By the time we stepped out of the museum, the rain had stopped, and there were hints of blue above. We headed back to the state park, where the truly marathon marathon was still going on, dozens of pheidippidoids of various ages (mostly advanced) and physical conditions trudging the trails. All the same, we had good looks at mountain and eastern bluebirds, spotted towhees, red crossbills, pine siskins, a western tanager, hairy and downy woodpeckers, pygmy nuthatches, chipping and clay-colored sparrows, and other common species before deciding to head for lunch and a site even farther east.
Lunch at the J-Bar in Hay Springs was outstanding as usual, and the weather and the birds continued to smile on us as we moved on to Walgren Lake.
The roadsides were covered with vesper sparrows; scattered through the flocks were clay-colored, chipping, and Savannah sparrows, too, and one little assembly also included three blue grosbeaks. A scrubby ranch yard was watched over by a merlin, looking smug and chubby with sparrow on the breath.

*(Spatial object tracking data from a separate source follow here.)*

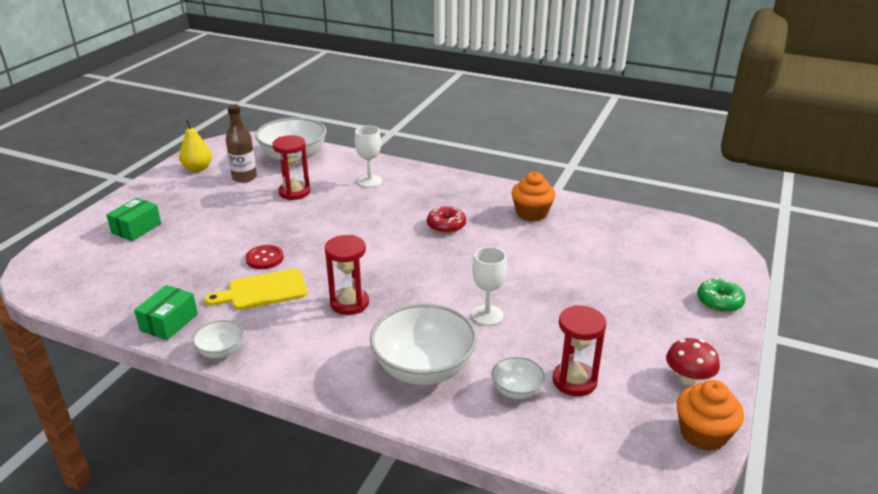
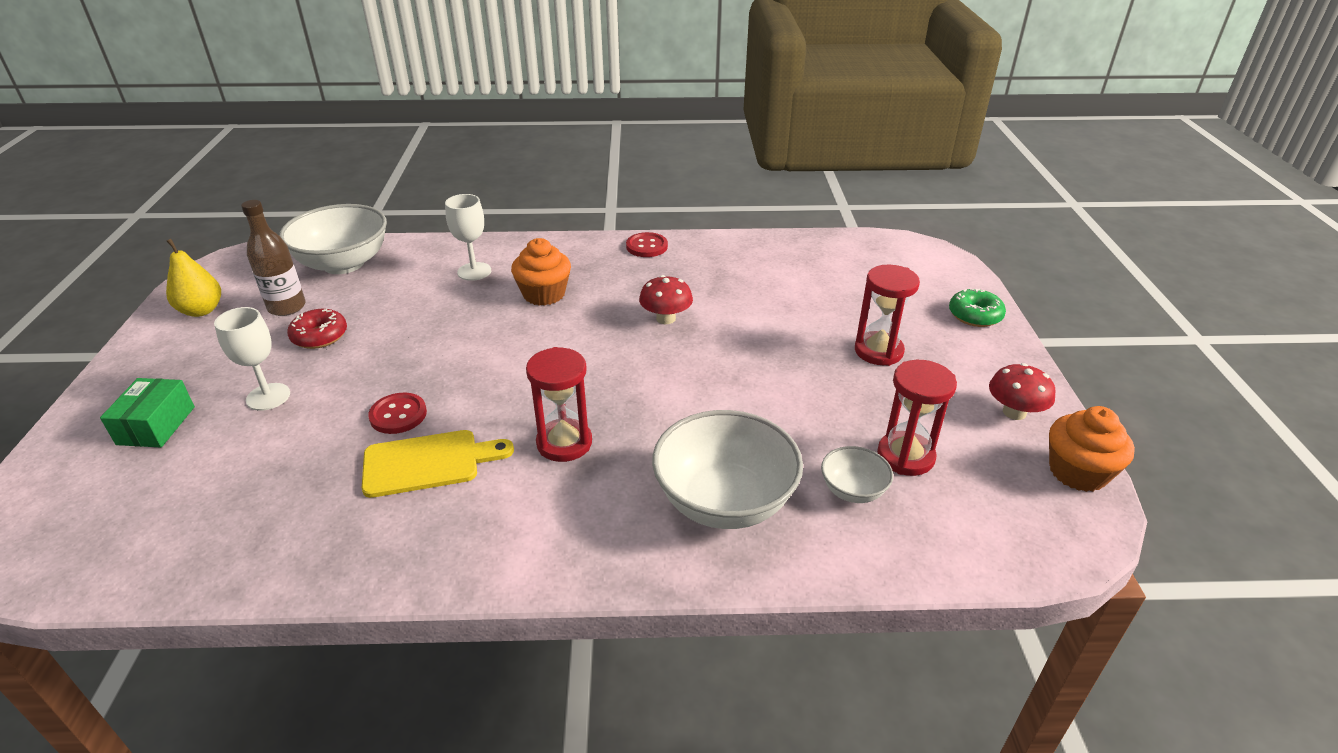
camera: 25 degrees left, 5 degrees up
(169, 322) = (311, 556): green box -> none
(221, 351) = (426, 573): white bowl -> none
(263, 291) = (428, 462): yellow cutting board -> yellow cutting board turned 150 degrees counterclockwise
(294, 192) = (378, 310): red hourglass -> red hourglass (878, 351)
(446, 225) = (614, 305): red donut -> red donut (320, 336)
(474, 243) = (666, 318): none -> red mushroom
(487, 315) = (748, 405): white goblet -> white goblet (268, 397)
(499, 191) = (646, 246): none -> red button
(531, 213) = (705, 265): orange cupcake -> orange cupcake (544, 294)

By the time we arrived at the lake, skies were blue and spirits were high. A flock of a couple score ruddy ducks and a dozen western grebes was accompanied by a few eared grebes, a ring-necked duck, and a canvasback. Goodly flocks of barn swallows were passing through, and we finally got good looks at a bank swallow that hugged the far shore for several minutes. Three common nighthawks joined in the insect feast, while closer to the ground we saw more bluebirds, sparrows, Audubon’s warblers, another western tanager, and a slightly westerly Baltimore oriole.
We have an early morning to look forward to tomorrow, so I pushed us a bit to leave the lake and get back to Chadron. There was plenty of time, though, to stop at yet another prairie dog town for a scan — and for several minutes’ watching three burrowing owls bobbing out on the mounds. A full and varied day indeed.